§ Prompt
Copy word for word the lines of the records below, beginning at the one with "notebook: none [395,574,464,617]" and finishing at the one with "alarm clock: present", ends included, but none of the pictures.

§ The input
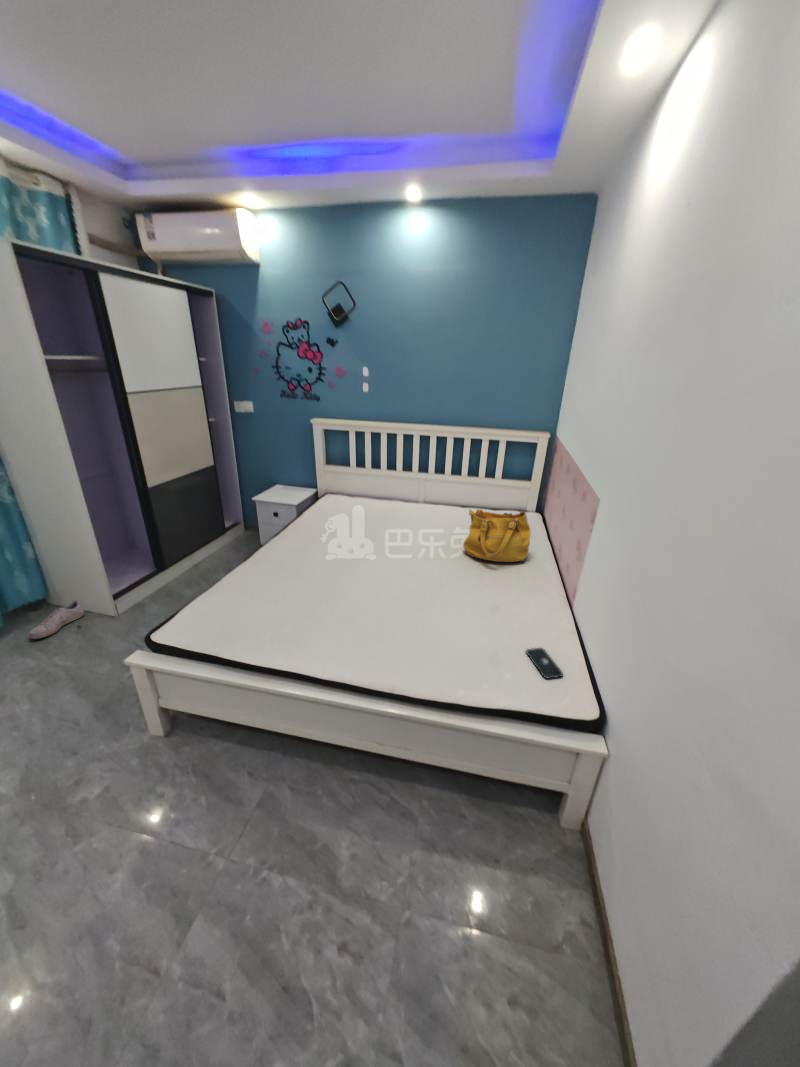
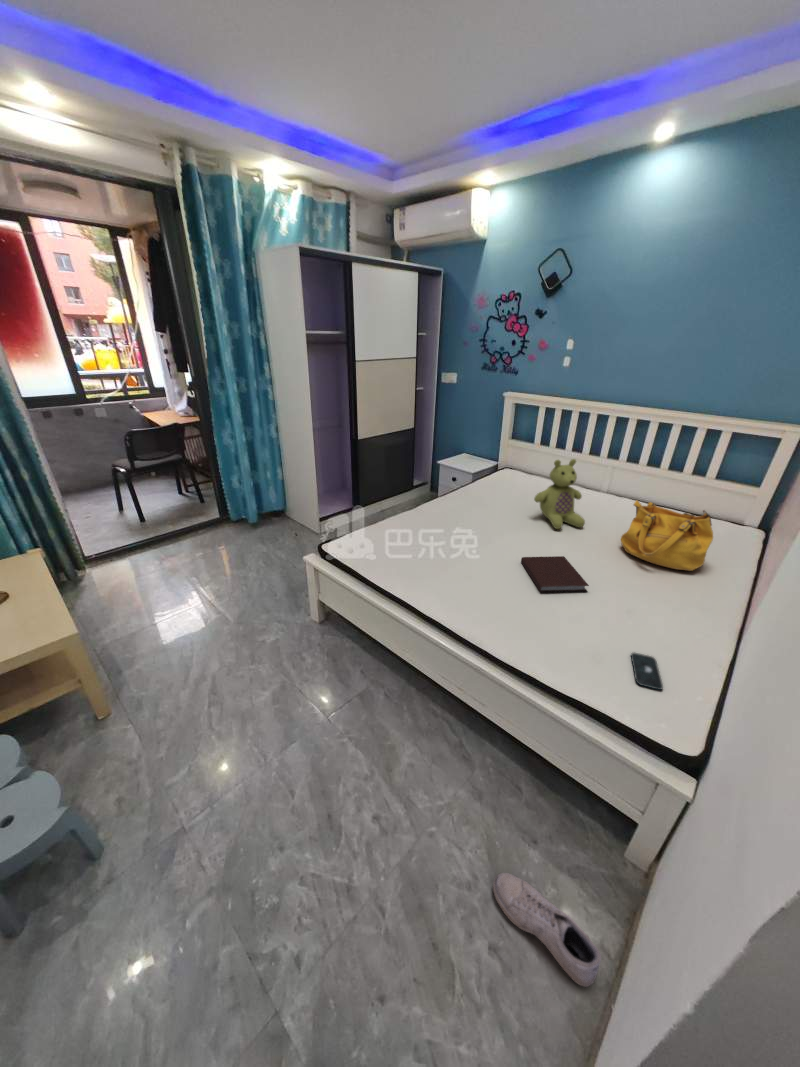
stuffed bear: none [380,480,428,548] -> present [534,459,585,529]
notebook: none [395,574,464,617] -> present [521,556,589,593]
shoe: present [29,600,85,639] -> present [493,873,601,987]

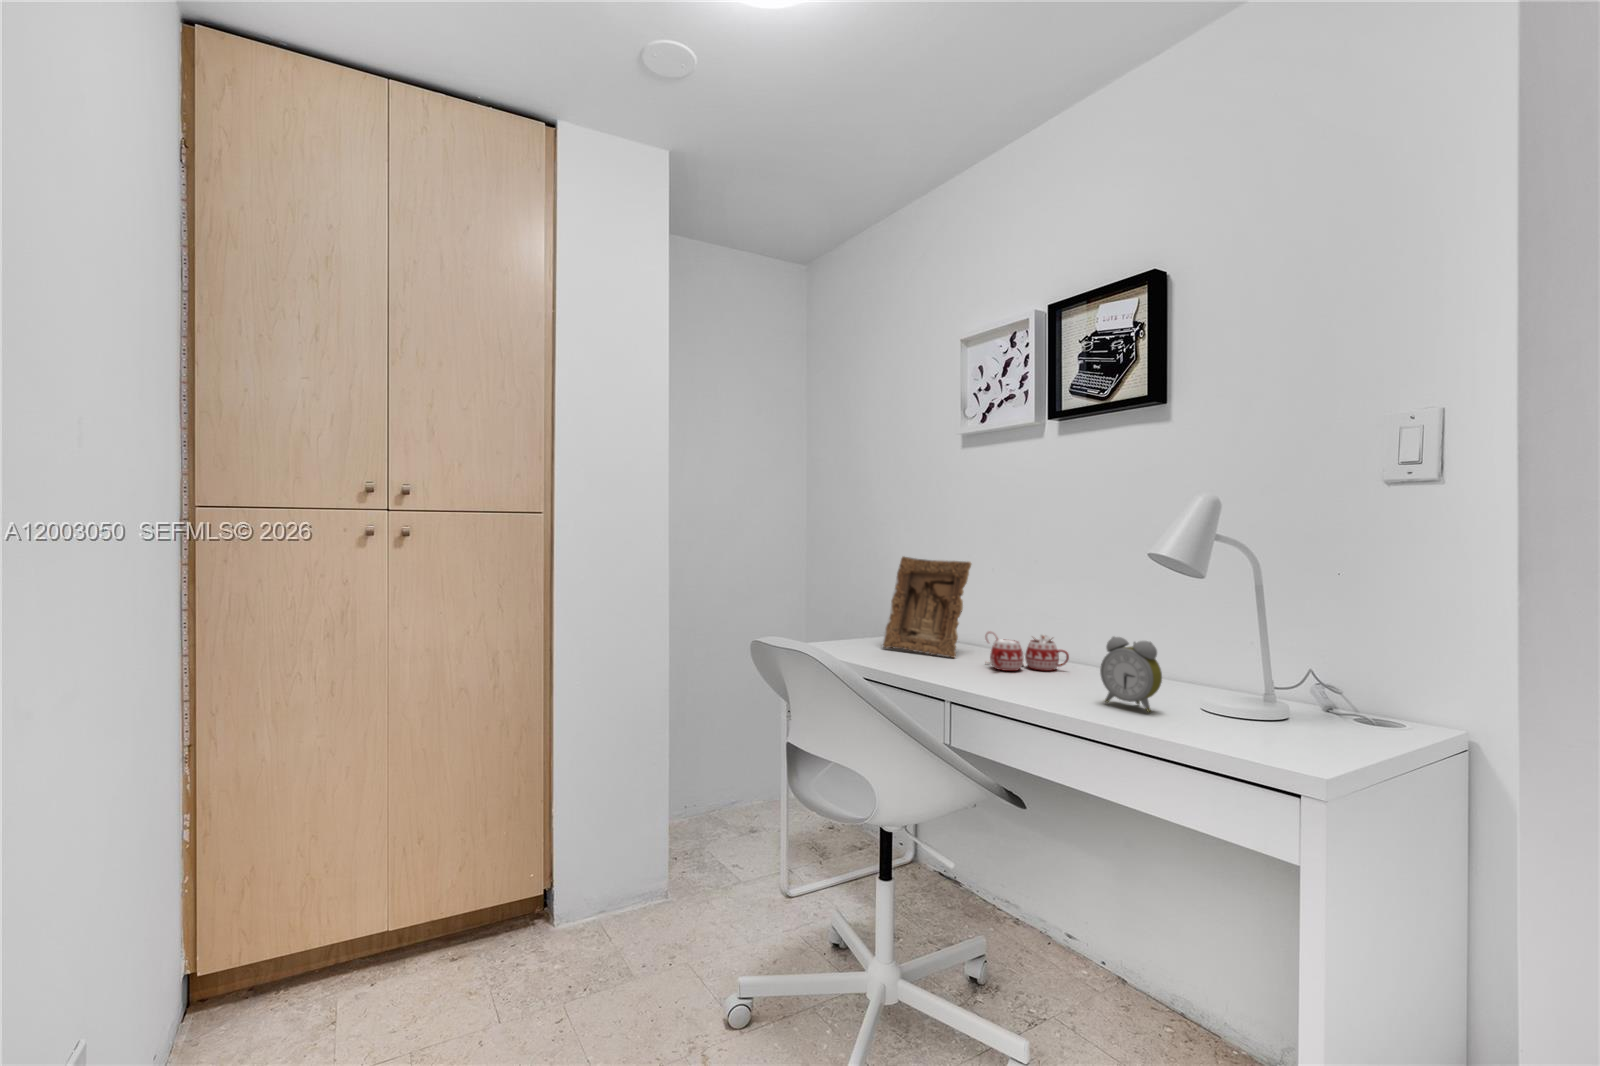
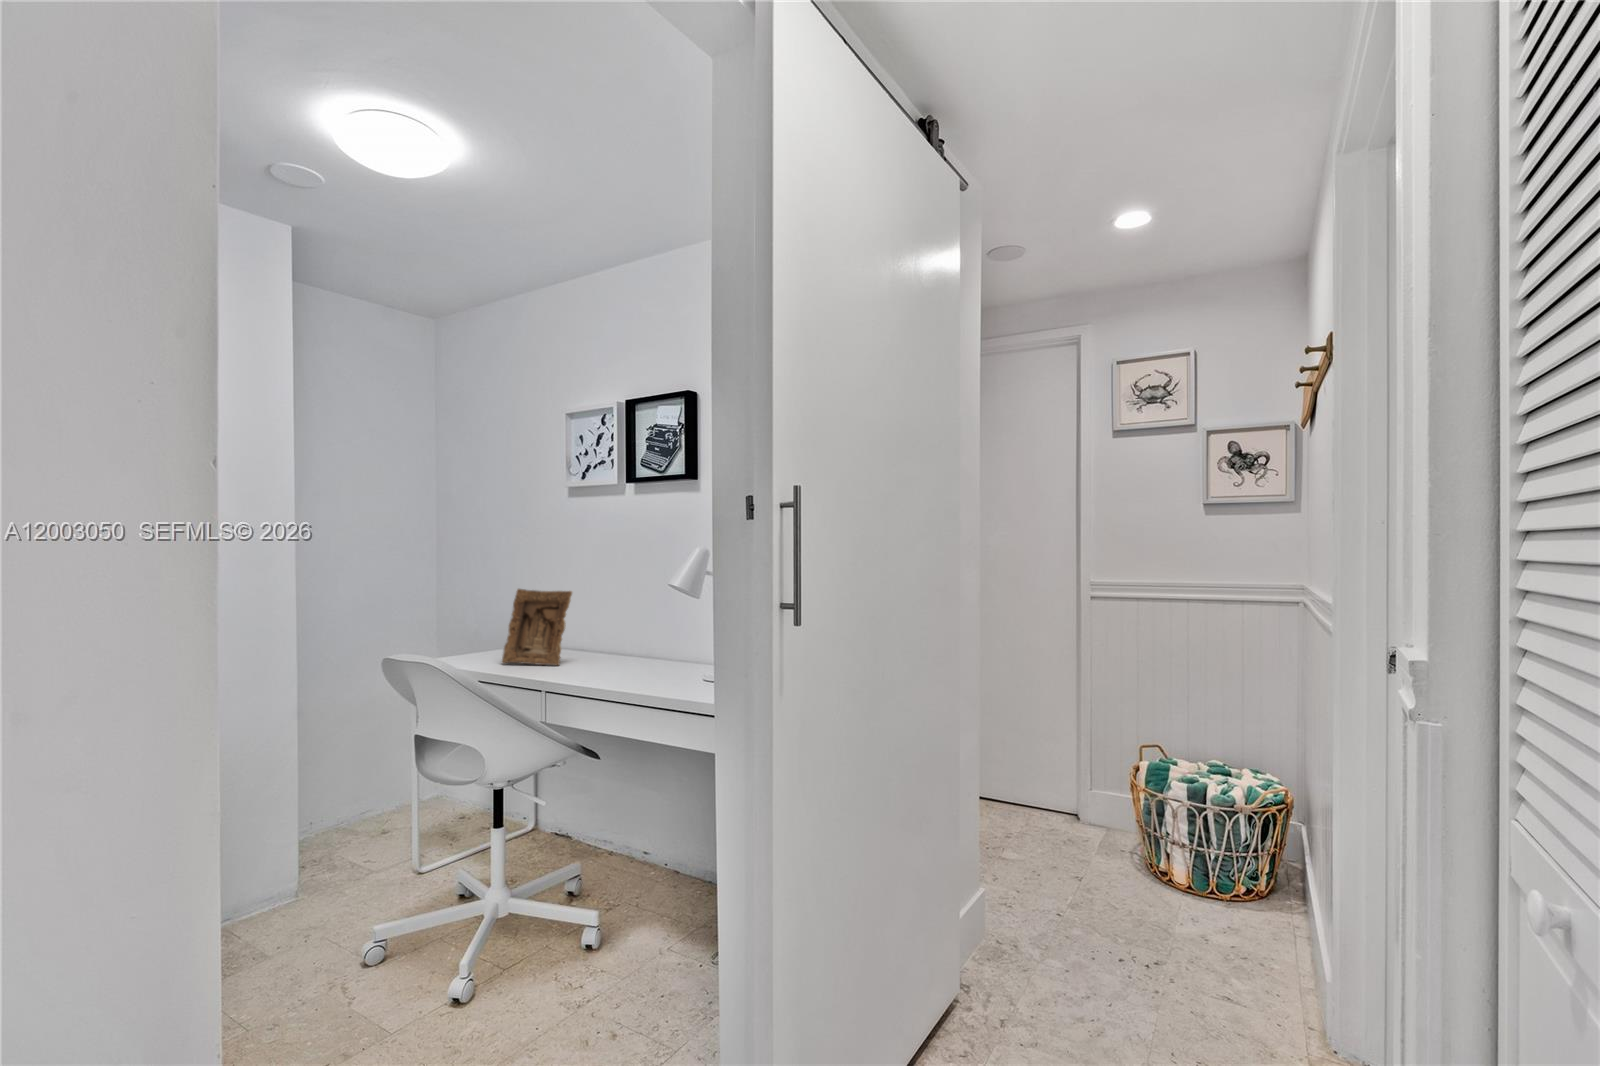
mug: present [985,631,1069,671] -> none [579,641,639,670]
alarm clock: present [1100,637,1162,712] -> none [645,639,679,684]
...
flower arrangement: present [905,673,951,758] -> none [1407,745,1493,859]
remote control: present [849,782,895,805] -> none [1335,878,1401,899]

§ Output for this exercise
notebook: none [395,574,464,617] -> present [521,556,589,593]
shoe: present [29,600,85,639] -> present [493,873,601,987]

mug: present [985,631,1069,671] -> none [579,641,639,670]
alarm clock: present [1100,637,1162,712] -> none [645,639,679,684]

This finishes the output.